First, we should remember to savor each moment. There is no need to rush even if there are a hundred and one deadlines to beat. We think more clearly and more intelligently when not rushed or stressed, hence, walking or biking to work shouldn’t be such a silly idea. We should use the stairs more often and the elevators and escalators only in the event of dire need or extremely weak knees. Motorized vehicles, as well as elevators and escalators that consume too much energy, were invented for faster movement but are not meant to completely substitute human physical exertion.
Second, we should take time to breathe and smell earth in its true form. Thus, we must try to lessen our dependence on climate-controlled rooms. Air-conditioning units use too much electricity and energy. After all, sweating is good for expelling toxins from our body.
Third, we should start remembering the joys of cooking at home and enjoying meals served on a regular dinner table. Hence, we should let go of drive-throughs and of Starbucks coffee while going to or from work. By doing so, we use regular dining utensils rather than styrofoam and plastic utensils that harm the environment.
Fourth, we must begin to relive those days when we used to spend our weekends and holidays in the park or in our village streets playing regular games and just biking around. Hence, we must try to stay out of enormous climate-controlled malls with innumerable fast-food restos that use styrofoam and plastic dining utensils.
Fifth, we become children again who sweat under the sun, run in the rain, and drink water from the faucet. Thus, we must endeavor to stop buying bottled water in the hope of slowly diminishing the use of plastic bottles.
Sixth, we cease to be wasteful and start to reuse and recycle items in the house. If there are unused clothing, shoes, tools, and furniture, we put up a garage sale or donate them to the less fortunate so these items that have lost their usefulness to us will be put to good use by others.
Seventh, we use a lot of imagination and creativity on how to put to good use old and dusty stuff in the house, in the garden, or in the dirty kitchen. Perhaps we can come up with an art form out of some old buttons and frames, and display that imaginative art form in our living room as an ode to the environment.
Eighth, we learn a little from the indigenous people, who believe that nature is the source of all life and wisdom. We therefore respect nature by always remembering to dispose of our trash properly, “greening-up” our own yard, and helping trees grow abundantly.

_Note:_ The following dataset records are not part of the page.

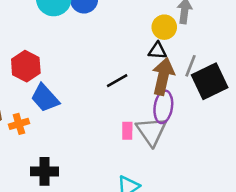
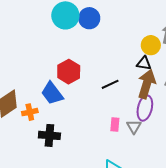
red hexagon: (26, 66) -> (69, 72), moved
gray triangle: (151, 131) -> (134, 127), size x0.6
black cross: (44, 171) -> (49, 135), moved

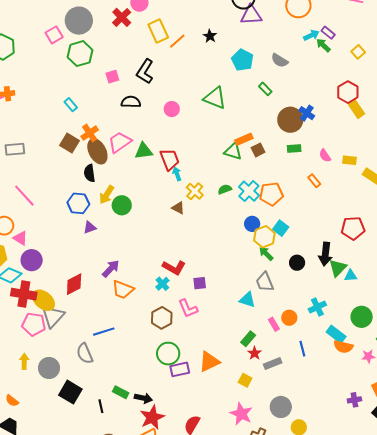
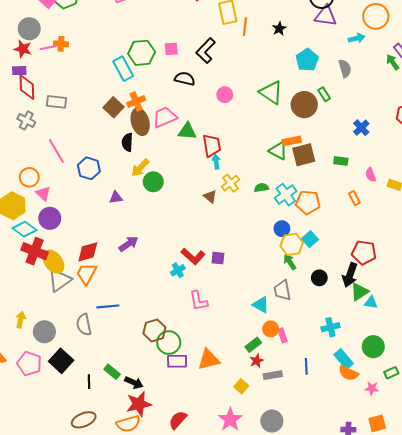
cyan arrow: (311, 35) -> (357, 38), moved
orange line: (177, 41) -> (245, 27), turned -54
green hexagon: (80, 54) -> (142, 53), moved
gray semicircle: (280, 60) -> (345, 68), turned -150
cyan rectangle: (71, 105) -> (123, 69), size x1.6
brown circle: (290, 120) -> (304, 105), moved
brown square: (258, 150) -> (304, 155), size x1.6
blue hexagon: (78, 203) -> (89, 168), moved
red pentagon: (353, 228) -> (364, 252), moved
purple square: (200, 283) -> (218, 258), moved
orange trapezoid: (123, 290) -> (86, 274), moved, turned 85
brown hexagon: (162, 318) -> (154, 330), moved
orange circle: (289, 318) -> (271, 329), moved
pink pentagon: (34, 324) -> (29, 364), moved

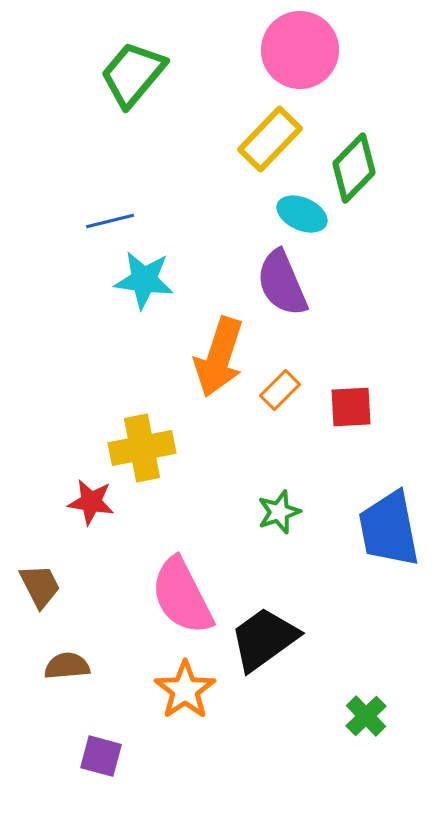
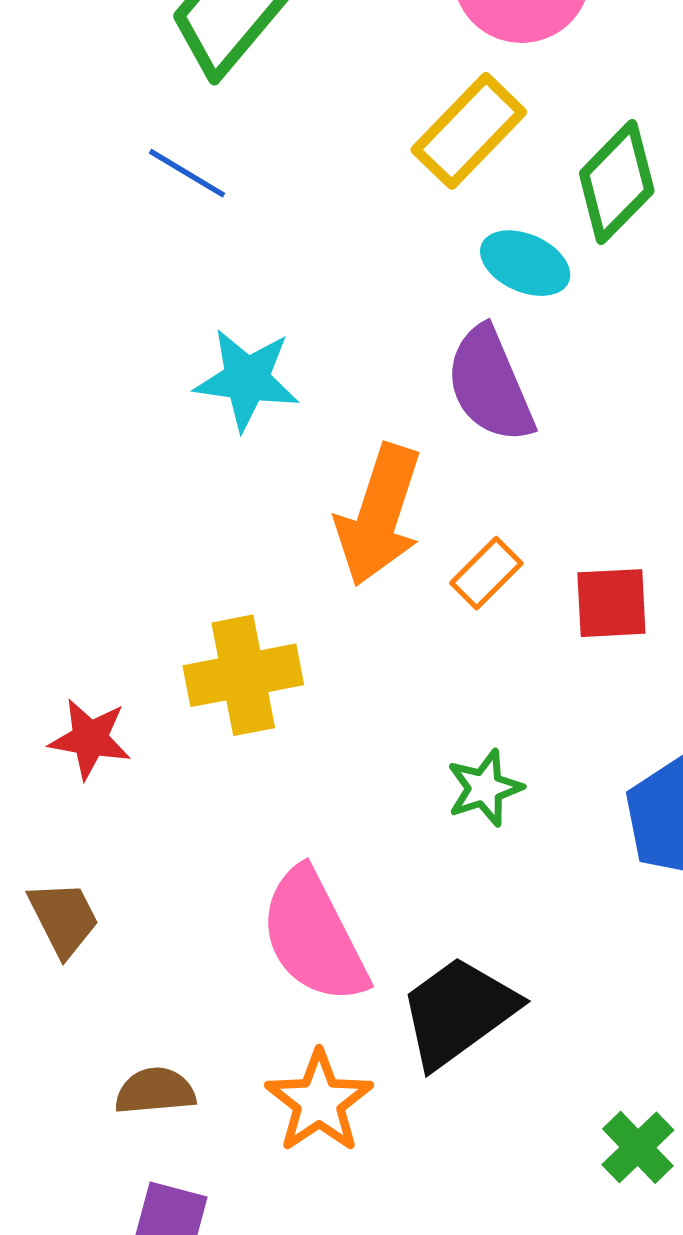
blue line: (110, 221) -> (187, 173), moved, turned 45
red star: (91, 502) -> (90, 739), moved
brown semicircle: (67, 666) -> (155, 1091), moved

Ninth, the refrigerator is a huge consumer of electricity. It would be a wonderful opportunity to market or harvest from our own garden what our body needs for the day, and give the fridge some rest day. As all the other eight opportunities listed above, this doesn’t have to happen drastically or every day, but we simply set aside one day for some service to the environment. Of course, like anything else in our modern life, we crave faster movement as well as comfort and convenience at all cost, hence, we go for bigger fridge that store more food and the microwave for quick food in plastic containers. Why can’t we just set aside one creepy day when we try to see what food we can prepare from our own garden, or otherwise market what we need for the day without using the microwave or the refrigerator?

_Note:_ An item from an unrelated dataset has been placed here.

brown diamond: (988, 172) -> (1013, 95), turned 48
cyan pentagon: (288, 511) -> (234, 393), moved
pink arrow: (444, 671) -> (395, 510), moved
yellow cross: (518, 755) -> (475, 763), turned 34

Lastly, let us remember that not one person really owns a mountain and the ocean, and there is a reason for that. These places are sacred as they belong only to mother earth. The mountain is a serene place so when we plan to visit one, we must not bring along gadgets that contribute to noise pollution and disturb the locals as well as other animals that habitate it. And, the beach is not, and cannot be, a bar or a mall. It is nature’s gift with sea or marine life such as corals and mangroves that need to thrive naturally. It is a place where there are sea turtles, frogs, and other small beings whose existence depend on natural sound and natural light (like moonlight) and these cannot be intruded by strobe lights or bar lights or by bar music. The message is simple. We must respect all forms of life and the pure way with which they exist.
These ten things do not require a big organization in order to be carried out. These ten things can be done by a single person anytime if only that person has compassion for our true home. Imagine what happens if all of us believe that we are that single person.